Hewlett-Packard Is No Longer A Turnaround

| About: HP Inc. (HPQ)


Despite being a turnaround story for the last few years, growth is in servers is the future driver.

Acquisitions in the cloud space can boost top line growth even more, while expanding margins.

With its strong cash flow capabilities and commitment to return 50% of free cash to shareholders supports a $34 price target.

Hewlett-Packard (NYSE:HPQ) has been a turnaround story for a number of years. However, it could now be a growth story. It has a broad product portfolio of printers, PCs and services related to technology infrastructure. It's also still the second-largest player in the global PC market and leader in server shipments.

Because hardware has now become a commodity market, the company is shifting its focus to the relatively high margin business of software and services. Growth is expected to come from data centres.

Restructuring and continued ability to save drives margins

HP's restructuring plan is expected to continue delivering benefits over the long-term, and almost 25,000 people have been made redundant since the program commenced in 2012. In fiscal 2013, the company saved roughly $2 billion in staffing costs and expects to save an additional $1.1 billion in 2014.

Total layoffs under the plan are expected to touch around 34,000 by 2014 and the company is already seen the benefit with a reduction in operating cost of almost 3% in 2013 over the previous year. Other cost savings are expected from better supply chain efficiency and the platform rationalization. The company is also looking to make some acquisitions in cloud computing and storage, a couple big markets with strong growth potential.

2014 and beyond starts with PCs and servers, but leads to mobile

HP is now the largest player in the server market, besting Dell. HP's 4Q 2013 server shipments were up 9.5%, versus a 5.4% decline for Dell and 19.5% fall for IBM. HP's share of total server shipments was up 1.4% to 28.2%. I'd expect server segment shipments to continue to post strong results.

Demand for PCs has continued to decline thanks to tablets and smartphones in developed countries as well as the emerging markets. HP has managed to do surprisingly well and its market share is only slightly lower than the market leader Lenovo. Shipments are expected to decline another 4% during 2014 before registering positive growth in the longer term. It still remains to be seen how the 3-D printing business is going to perform.

Sales are expected to continue to grow given its shift to cloud computing, which requires large capacity servers that are faster and more efficient.
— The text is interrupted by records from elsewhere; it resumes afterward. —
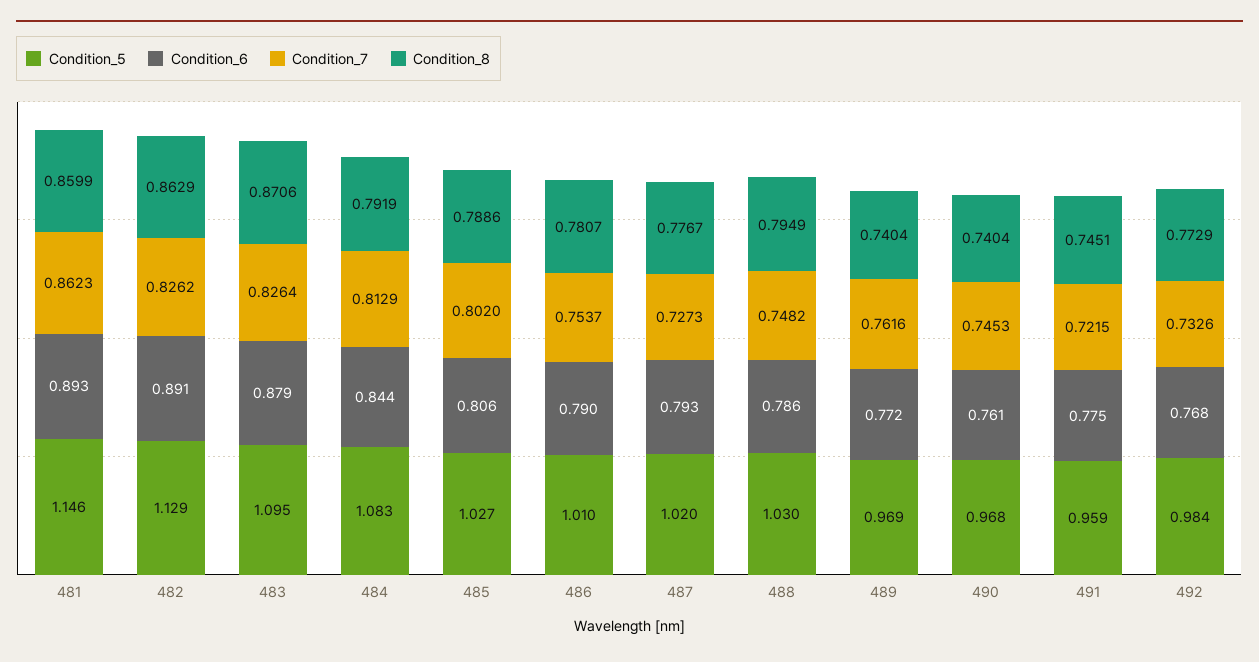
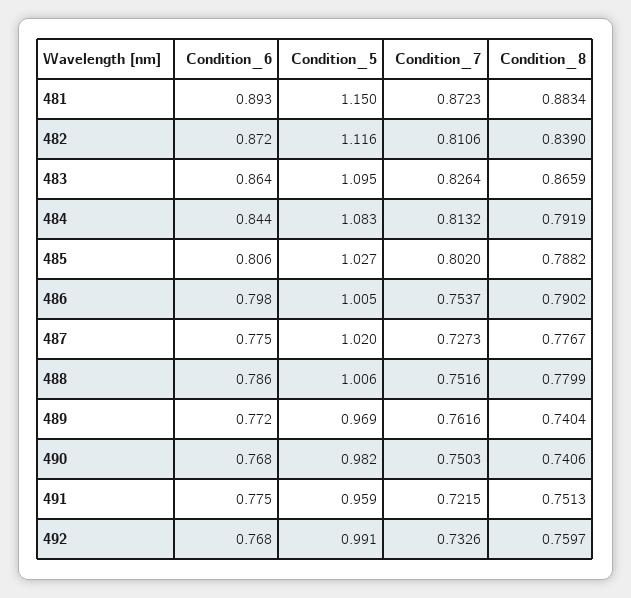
Condition_5, 481: 1.146 -> 1.15
Condition_7, 481: 0.8623 -> 0.8723
Condition_8, 481: 0.8599 -> 0.8834
Condition_5, 482: 1.129 -> 1.116
Condition_6, 482: 0.891 -> 0.872
Condition_7, 482: 0.8262 -> 0.8106
Condition_8, 482: 0.8629 -> 0.839
Condition_6, 483: 0.879 -> 0.864
Condition_8, 483: 0.8706 -> 0.8659
Condition_7, 484: 0.8129 -> 0.8132
Condition_8, 485: 0.7886 -> 0.7882
Condition_5, 486: 1.01 -> 1.005
Condition_6, 486: 0.79 -> 0.798
Condition_8, 486: 0.7807 -> 0.7902
Condition_6, 487: 0.793 -> 0.775
Condition_5, 488: 1.03 -> 1.006
Condition_7, 488: 0.7482 -> 0.7516
Condition_8, 488: 0.7949 -> 0.7799
Condition_5, 490: 0.968 -> 0.982
Condition_6, 490: 0.761 -> 0.768
Condition_7, 490: 0.7453 -> 0.7503
Condition_8, 490: 0.7404 -> 0.7406
Condition_8, 491: 0.7451 -> 0.7513
Condition_5, 492: 0.984 -> 0.991
Condition_8, 492: 0.7729 -> 0.7597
It will also allow server companies to develop in-house cloud computing services and develop a revenue stream by charging users.

The market for enterprise mobile devices is growing, but currently dominated by iPads. The market share of Windows tablets is small, at just over 3%, compared to 60% for Android tablets and 35% for iPads.

It's estimated that Windows tablets will gain market share of 10% plus by the end of the year. That's where HP's opportunity lies. HP is looking to grab market share exclusively in the enterprise space and it has recently announced its new line of business tablets.

Bottom line

Putting a 9x multiple on 2014 free cash flow per share of $3.80, yields a $34 price target. This is well warranted given the company's strengthening cash generation. It has a commitment to return at least 50% of free cash flow to shareholders. Just last quarter cash flow generated from operations was up 17% at $3 billion, and $843 million were returned to shareholders by way of dividends and share repurchases.

The net cash position improved by $1.6 billion and this is the eighth consecutive quarterly improvement of more than $1 billion. It's becoming clear that Meg Whitman is beginning to stabilize HP, with the worst potentially being behind it. The stock is still in deep value territory.

Disclosure: I have no positions in any stocks mentioned, and no plans to initiate any positions within the next 72 hours. I wrote this article myself, and it expresses my own opinions. I am not receiving compensation for it (other than from Seeking Alpha). I have no business relationship with any company whose stock is mentioned in this article.